Politique-fiction ?   

Non, car les esprits sont mûrs : qui trouve normal aujourd’hui qu’un Insoumis à 20% à la présidentielle se retrouve à ce point sous-représenté ? Dans la dernière note de la Fondation Jean-Jaurès, 11% des Français seulement font confiance aux partis politiques. Institution en 20ème et dernière position... La proportionnelle leur redonnerait un coup de fouet ! L’occasion de se réinventer, de redevenir producteur d’idées, et non plus simples gestionnaires de comptes de campagne, face au péril de l’abstention.

En cette année De Gaulle, la mode, c'est vrai, est plus que jamais à leur rejet… Le Pen, Mélenchon, Hidalgo, Bertrand : ils disent tous qu'ils sont "hors partis", qu'ils l'ont ou qu'ils vont le quitter, construire plus large, etc. Mais tous ont créé leur micro-parti, et tous se savent fragiles sans leur famille d’origine ! Xavier Bertrand reprend contact avec les LR. Anne Hidalgo est très proche du premier secrétaire du PS. Si Marine Le Pen quitte le RN, ce sera pour placer son protégé Jordan Bardella.

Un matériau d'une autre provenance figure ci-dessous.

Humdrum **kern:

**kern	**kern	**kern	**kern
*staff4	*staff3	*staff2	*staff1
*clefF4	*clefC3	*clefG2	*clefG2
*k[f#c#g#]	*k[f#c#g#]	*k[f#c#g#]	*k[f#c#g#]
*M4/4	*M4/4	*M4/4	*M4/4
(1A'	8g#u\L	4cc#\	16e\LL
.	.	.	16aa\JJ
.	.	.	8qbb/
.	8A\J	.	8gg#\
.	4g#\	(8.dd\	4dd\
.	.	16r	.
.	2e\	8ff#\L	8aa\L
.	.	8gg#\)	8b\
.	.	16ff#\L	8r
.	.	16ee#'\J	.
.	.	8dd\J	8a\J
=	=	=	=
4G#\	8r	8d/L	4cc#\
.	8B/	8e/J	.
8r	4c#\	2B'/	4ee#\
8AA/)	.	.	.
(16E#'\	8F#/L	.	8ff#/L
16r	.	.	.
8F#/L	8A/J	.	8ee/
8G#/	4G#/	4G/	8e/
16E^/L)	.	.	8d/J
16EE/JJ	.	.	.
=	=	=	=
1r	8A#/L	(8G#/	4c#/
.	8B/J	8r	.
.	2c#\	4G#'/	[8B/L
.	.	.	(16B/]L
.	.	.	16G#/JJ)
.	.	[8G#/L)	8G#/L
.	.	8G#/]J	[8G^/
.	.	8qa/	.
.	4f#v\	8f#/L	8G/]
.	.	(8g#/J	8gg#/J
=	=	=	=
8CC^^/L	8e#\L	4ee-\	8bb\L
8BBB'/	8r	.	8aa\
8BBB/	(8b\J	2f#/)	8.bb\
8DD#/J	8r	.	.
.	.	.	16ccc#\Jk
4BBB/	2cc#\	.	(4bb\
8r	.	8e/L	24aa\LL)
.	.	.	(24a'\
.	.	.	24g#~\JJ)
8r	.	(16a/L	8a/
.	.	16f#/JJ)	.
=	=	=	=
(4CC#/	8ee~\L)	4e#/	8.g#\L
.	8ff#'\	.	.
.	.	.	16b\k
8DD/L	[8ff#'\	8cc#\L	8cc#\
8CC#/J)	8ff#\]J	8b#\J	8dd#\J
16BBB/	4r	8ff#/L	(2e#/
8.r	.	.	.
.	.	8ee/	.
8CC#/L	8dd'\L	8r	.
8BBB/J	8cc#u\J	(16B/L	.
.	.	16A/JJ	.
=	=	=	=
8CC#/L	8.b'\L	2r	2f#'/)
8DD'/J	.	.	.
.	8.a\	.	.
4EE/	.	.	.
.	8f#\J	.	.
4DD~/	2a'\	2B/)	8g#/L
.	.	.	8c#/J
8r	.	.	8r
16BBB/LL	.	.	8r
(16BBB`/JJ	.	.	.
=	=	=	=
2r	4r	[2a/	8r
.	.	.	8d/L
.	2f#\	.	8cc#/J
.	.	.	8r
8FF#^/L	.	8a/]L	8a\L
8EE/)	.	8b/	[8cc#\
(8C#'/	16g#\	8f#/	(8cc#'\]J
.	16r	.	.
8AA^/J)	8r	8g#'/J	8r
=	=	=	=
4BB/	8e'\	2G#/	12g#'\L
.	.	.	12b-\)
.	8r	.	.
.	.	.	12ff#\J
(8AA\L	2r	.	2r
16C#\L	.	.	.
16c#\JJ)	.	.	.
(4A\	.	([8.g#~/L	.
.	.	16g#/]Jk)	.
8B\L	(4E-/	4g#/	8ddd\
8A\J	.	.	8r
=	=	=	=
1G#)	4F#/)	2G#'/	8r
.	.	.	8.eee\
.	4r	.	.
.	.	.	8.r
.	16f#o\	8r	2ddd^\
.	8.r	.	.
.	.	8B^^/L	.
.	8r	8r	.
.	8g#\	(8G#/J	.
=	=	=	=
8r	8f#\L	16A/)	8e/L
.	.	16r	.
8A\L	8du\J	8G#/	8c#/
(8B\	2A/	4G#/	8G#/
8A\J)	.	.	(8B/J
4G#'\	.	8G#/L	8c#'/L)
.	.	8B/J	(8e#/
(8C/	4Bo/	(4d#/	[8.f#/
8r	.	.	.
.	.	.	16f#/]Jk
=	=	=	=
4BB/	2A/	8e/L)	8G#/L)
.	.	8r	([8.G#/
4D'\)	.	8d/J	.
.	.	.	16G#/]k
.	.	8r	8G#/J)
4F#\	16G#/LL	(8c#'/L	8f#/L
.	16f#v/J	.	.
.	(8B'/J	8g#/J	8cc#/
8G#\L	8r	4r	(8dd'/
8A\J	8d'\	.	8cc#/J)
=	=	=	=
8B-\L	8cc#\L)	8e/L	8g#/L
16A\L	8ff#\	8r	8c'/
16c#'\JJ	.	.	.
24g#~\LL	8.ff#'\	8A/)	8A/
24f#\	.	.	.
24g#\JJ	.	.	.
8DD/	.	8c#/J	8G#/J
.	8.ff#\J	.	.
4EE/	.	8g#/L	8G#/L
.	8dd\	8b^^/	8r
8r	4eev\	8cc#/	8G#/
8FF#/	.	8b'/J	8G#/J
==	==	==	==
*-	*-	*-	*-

Bref, la proportionnelle n’a rien d’anecdotique. Elle pourrait régénérer les partis et avec eux le Parlement, miroir proportionné car moins déformé du pays, sans pour autant affaiblir le Président toujours puissant car élu avant les députés. 

Si la crise sanitaire devait bloquer la réforme, alors oui la Covid-19 restera dans l’Histoire comme le virus qui a aussi empêché la 5ème République de... respirer.